How do you cope when your new role as mother brings on a perfect storm of change that has you completely overwhelmed?
When everyone is gushing over your baby and reminding you to cherish every second, what does it mean when all you want to do is run away and escape?
It means you’re not alone.
One out of every six women experiences postpartum depression or anxiety. I am one of them.
I was anxious from the moment my first son was born. I passed it off as sleep deprivation and typical new mom stress, but it got so bad that I eventually stopped sleeping completely, and started having panic attacks and scary thoughts.
The lack of sleep began chipping away at whatever coping skills I had left.
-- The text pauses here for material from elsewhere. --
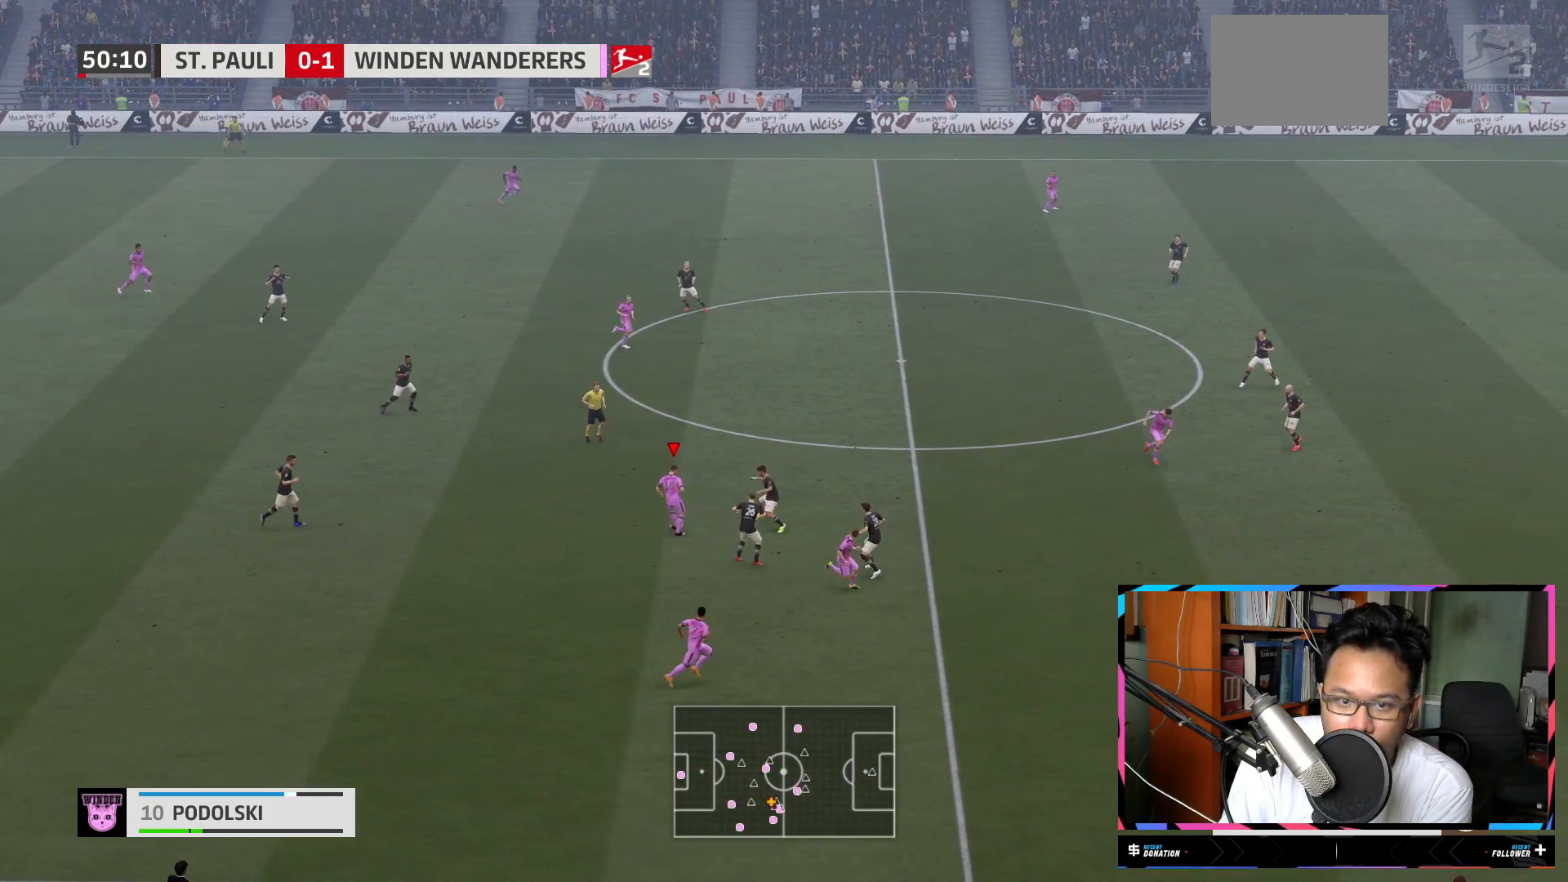
{"buttons": ["R2"], "left_stick": "up-right", "right_stick": "center", "events": [[217, "R2", "down"]]}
I was struggling to hold it together and began having frequent bursts of rage that left me sobbing and filled with overwhelming shame. I would yell and scream, slam doors and throw things. On one particularly awful day, I put my foot through the wall after what seemed like endless attempts to get my son to nap.
Never in my life have I felt such shame and guilt. I didn’t recognize myself anymore. I felt like a monster.
So when people asked me how I was enjoying being a mom, of course I lied. I had a beautiful baby, a supportive husband, a nice home, and a good job to go back to when my maternity leave ended. In my mind, I had no business being unhappy and certainly no right to be absolutely miserable.
I managed to hide what was really going on from most people, but my husband lived with it every day. He knew the truth and he knew that I needed to face it.
Four months after giving birth I told my doctor I wasn’t ok and that I needed help.
With medication and regular check-ins with my doctor, the anxiety and depression gradually began to lift. Within weeks, I started to feel lighter, happier and healthier. I started to feel like me.
So many women suffer in silence because they feel too ashamed to speak up about how they really feel. Any mother will tell you that having a baby comes with a mixed bag of emotions and experiences. Sometimes fleeting moments of beauty and light are overshadowed by the dark and ugly symptoms of postpartum depression or anxiety.
Asking for help is not a sign of weakness or failure. For me, it was the strongest decision I’ve ever made.
Postpartum depression and other maternal mental health disorders are very treatable with professional help, so please talk to your doctor if you’re struggling. It’s ok to say you’re not ok. You’ll be glad you did.